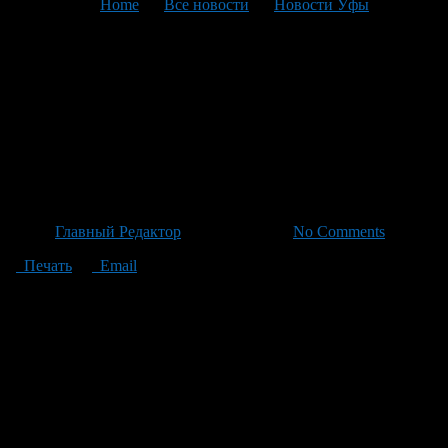
You are here:
Home
>
Все новости
>
Новости Уфы
>
Текущая статья
Беспилатно: В
Башкортостане повысили
бдительность из-за угрозы
БПЛА
Автор
Главный Редактор
/ 24.06.2026 /
No Comments
Печать
Email
В Республике Башкортостан объявлена повышенная
бдительность из-за беспилотных летательных аппаратов. Для
обеспечения безопасности жителей региона рекомендуется
использовать приложение «112 — Экстренная помощь». Оно
не только облегчает вызов экстренных служб одним касанием,
но и информирует о погодных опасностях и специальных
режимах, таких как беспилотная угроза. С его помощью
можно мгновенно сообщить о происшествии или угрозе
БПЛА и оперативно связаться с необходимыми службами.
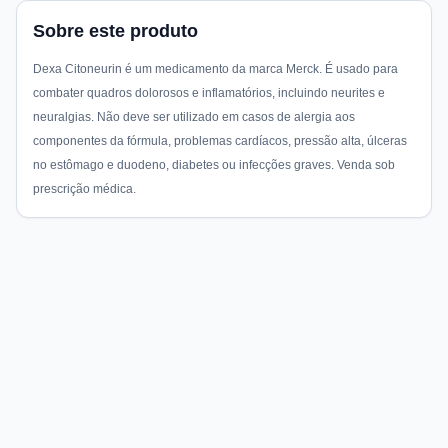
Sobre este produto
Dexa Citoneurin é um medicamento da marca Merck. É usado para
combater quadros dolorosos e inflamatórios, incluindo neurites e
neuralgias. Não deve ser utilizado em casos de alergia aos
componentes da fórmula, problemas cardíacos, pressão alta, úlceras
no estômago e duodeno, diabetes ou infecções graves. Venda sob
prescrição médica.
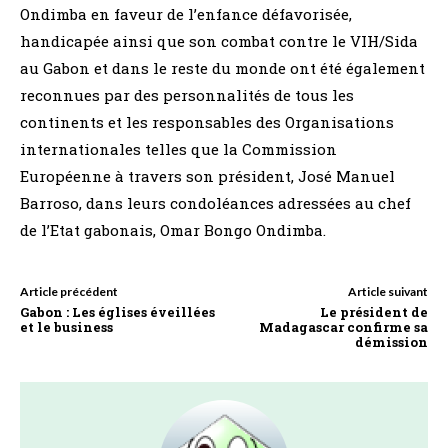
Ondimba en faveur de l’enfance défavorisée,
handicapée ainsi que son combat contre le VIH/Sida
au Gabon et dans le reste du monde ont été également
reconnues par des personnalités de tous les
continents et les responsables des Organisations
internationales telles que la Commission
Européenne à travers son président, José Manuel
Barroso, dans leurs condoléances adressées au chef
de l’Etat gabonais, Omar Bongo Ondimba.
Article précédent
Article suivant
Gabon : Les églises éveillées
Le président de
et le business
Madagascar confirme sa
démission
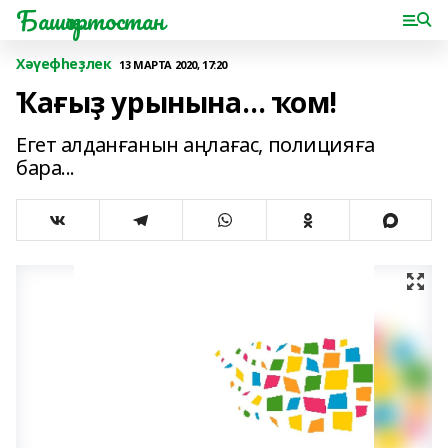
Башҡортостан
Хәүефһеҙлек
13 МАРТА 2020, 17:20
Ҡағыҙ урынына… ҡом!
Егет алданғанын аңлағас, полицияға
бара...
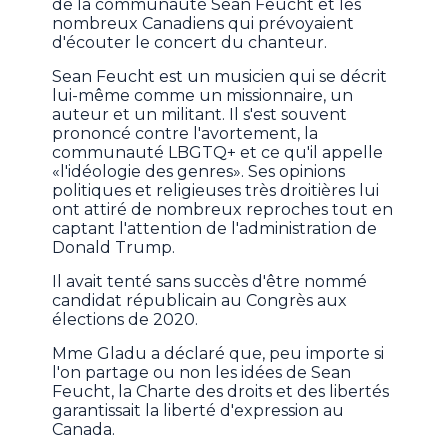
de la communauté Sean Feucht et les
nombreux Canadiens qui prévoyaient
d'écouter le concert du chanteur.
Sean Feucht est un musicien qui se décrit
lui-même comme un missionnaire, un
auteur et un militant. Il s'est souvent
prononcé contre l'avortement, la
communauté LBGTQ+ et ce qu'il appelle
«l'idéologie des genres». Ses opinions
politiques et religieuses très droitières lui
ont attiré de nombreux reproches tout en
captant l'attention de l'administration de
Donald Trump.
Il avait tenté sans succès d'être nommé
candidat républicain au Congrès aux
élections de 2020.
Mme Gladu a déclaré que, peu importe si
l'on partage ou non les idées de Sean
Feucht, la Charte des droits et des libertés
garantissait la liberté d'expression au
Canada.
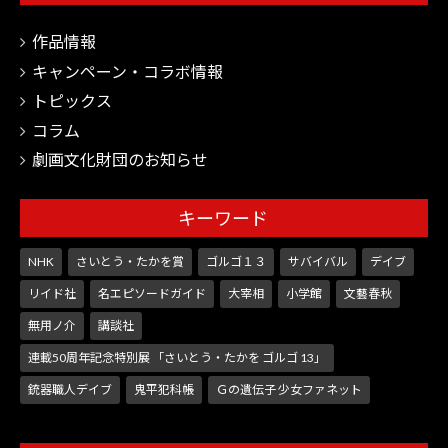
作品情報
キャンペーン・コラボ情報
トピックス
コラム
劇画文化財団のお知らせ
キーワード
NHK
さいとう・たかを賞
ゴルゴ１３
サバイバル
デイブ
リイド社
名エピソードガイド
大宰相
小学館
文藝春秋
無用ノ介
講談社
連載50周年記念特別展 「さいとう・たかを ゴルゴ 13」
銃器職人デイブ
鬼平犯科帳
Ｇの遺伝子 少女ファネット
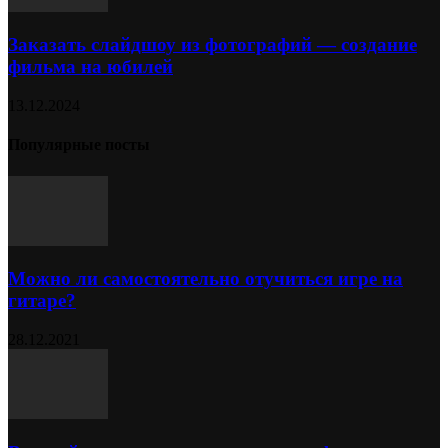
Заказать слайдшоу из фотографий — создание
фильма на юбилей
13.12.2024
Популярные посты
Можно ли самостоятельно отучиться игре на
гитаре?
28.12.2021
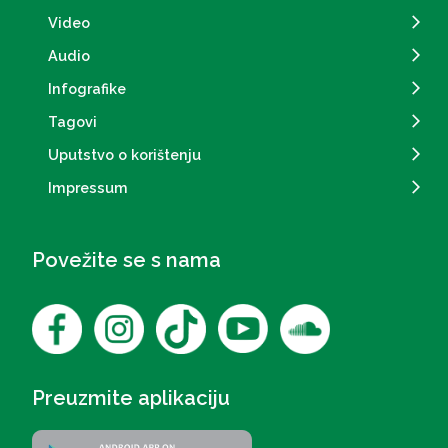
Video
Audio
Infografike
Tagovi
Uputstvo o korištenju
Impressum
Povežite se s nama
Preuzmite aplikaciju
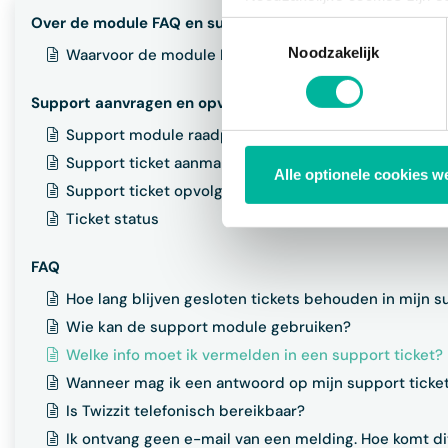
bestaat enkel een informatie
Over de module FAQ en support
Toestemmingsselectie
via de consent management t
Noodzakelijk
Waarvoor de module FAQ & support gebruiken?
Support aanvragen en opvolgen
Support module raadplegen
Support ticket aanmaken
Alle optionele cookies w
Support ticket opvolgen
Ticket status
FAQ
Hoe lang blijven gesloten tickets behouden in mijn s
Wie kan de support module gebruiken?
Welke info moet ik vermelden in een support ticket?
Wanneer mag ik een antwoord op mijn support ticke
Is Twizzit telefonisch bereikbaar?
Ik ontvang geen e-mail van een melding. Hoe komt di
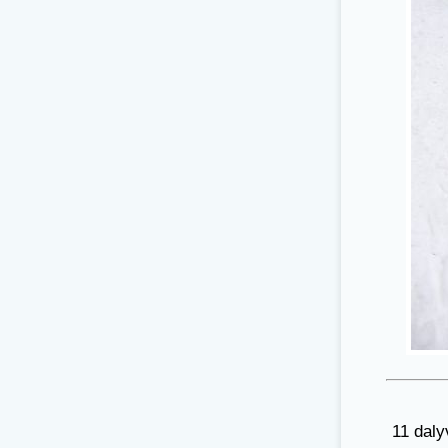
11 daly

--- --- ---

What the task requires: Give a verbatim transcription of the entries, leaving out the pictures.

Answer for the task:
You are here:
Home
>
Все новости
>
Новости Уфы
>
Текущая статья
Беспилатно: В
Башкортостане повысили
бдительность из-за угрозы
БПЛА
Автор
Главный Редактор
/ 24.06.2026 /
No Comments
Печать
Email
В Республике Башкортостан объявлена повышенная
бдительность из-за беспилотных летательных аппаратов. Для
обеспечения безопасности жителей региона рекомендуется
использовать приложение «112 — Экстренная помощь». Оно
не только облегчает вызов экстренных служб одним касанием,
но и информирует о погодных опасностях и специальных
режимах, таких как беспилотная угроза. С его помощью
можно мгновенно сообщить о происшествии или угрозе
БПЛА и оперативно связаться с необходимыми службами.
Sobre este produto
Dexa Citoneurin é um medicamento da marca Merck. É usado para
combater quadros dolorosos e inflamatórios, incluindo neurites e
neuralgias. Não deve ser utilizado em casos de alergia aos
componentes da fórmula, problemas cardíacos, pressão alta, úlceras
no estômago e duodeno, diabetes ou infecções graves. Venda sob
prescrição médica.
Ondimba en faveur de l’enfance défavorisée,
handicapée ainsi que son combat contre le VIH/Sida
au Gabon et dans le reste du monde ont été également
reconnues par des personnalités de tous les
continents et les responsables des Organisations
internationales telles que la Commission
Européenne à travers son président, José Manuel
Barroso, dans leurs condoléances adressées au chef
de l’Etat gabonais, Omar Bongo Ondimba.
Article précédent
Article suivant
Gabon : Les églises éveillées
Le président de
et le business
Madagascar confirme sa
démission
Башҡортостан
Хәүефһеҙлек
13 МАРТА 2020, 17:20
Ҡағыҙ урынына… ҡом!
Егет алданғанын аңлағас, полицияға
бара...
de la communauté Sean Feucht et les
nombreux Canadiens qui prévoyaient
d'écouter le concert du chanteur.
Sean Feucht est un musicien qui se décrit
lui-même comme un missionnaire, un
auteur et un militant. Il s'est souvent
prononcé contre l'avortement, la
communauté LBGTQ+ et ce qu'il appelle
«l'idéologie des genres». Ses opinions
politiques et religieuses très droitières lui
ont attiré de nombreux reproches tout en
captant l'attention de l'administration de
Donald Trump.
Il avait tenté sans succès d'être nommé
candidat républicain au Congrès aux
élections de 2020.
Mme Gladu a déclaré que, peu importe si
l'on partage ou non les idées de Sean
Feucht, la Charte des droits et des libertés
garantissait la liberté d'expression au
Canada.
作品情報
キャンペーン・コラボ情報
トピックス
コラム
劇画文化財団のお知らせ
キーワード
NHK
さいとう・たかを賞
ゴルゴ１３
サバイバル
デイブ
リイド社
名エピソードガイド
大宰相
小学館
文藝春秋
無用ノ介
講談社
連載50周年記念特別展 「さいとう・たかを ゴルゴ 13」
銃器職人デイブ
鬼平犯科帳
Ｇの遺伝子 少女ファネット
Заказать слайдшоу из фотографий — создание
фильма на юбилей
13.12.2024
Популярные посты
Можно ли самостоятельно отучиться игре на
гитаре?
28.12.2021
Video
Audio
Infografike
Tagovi
Uputstvo o korištenju
Impressum
Povežite se s nama
Preuzmite aplikaciju
bestaat enkel een informatie
Over de module FAQ en support
Toestemmingsselectie
via de consent management t
Noodzakelijk
Waarvoor de module FAQ & support gebruiken?
Support aanvragen en opvolgen
Support module raadplegen
Support ticket aanmaken
Alle optionele cookies w
Support ticket opvolgen
Ticket status
FAQ
Hoe lang blijven gesloten tickets behouden in mijn s
Wie kan de support module gebruiken?
Welke info moet ik vermelden in een support ticket?
Wanneer mag ik een antwoord op mijn support ticke
Is Twizzit telefonisch bereikbaar?
Ik ontvang geen e-mail van een melding. Hoe komt di
11 daly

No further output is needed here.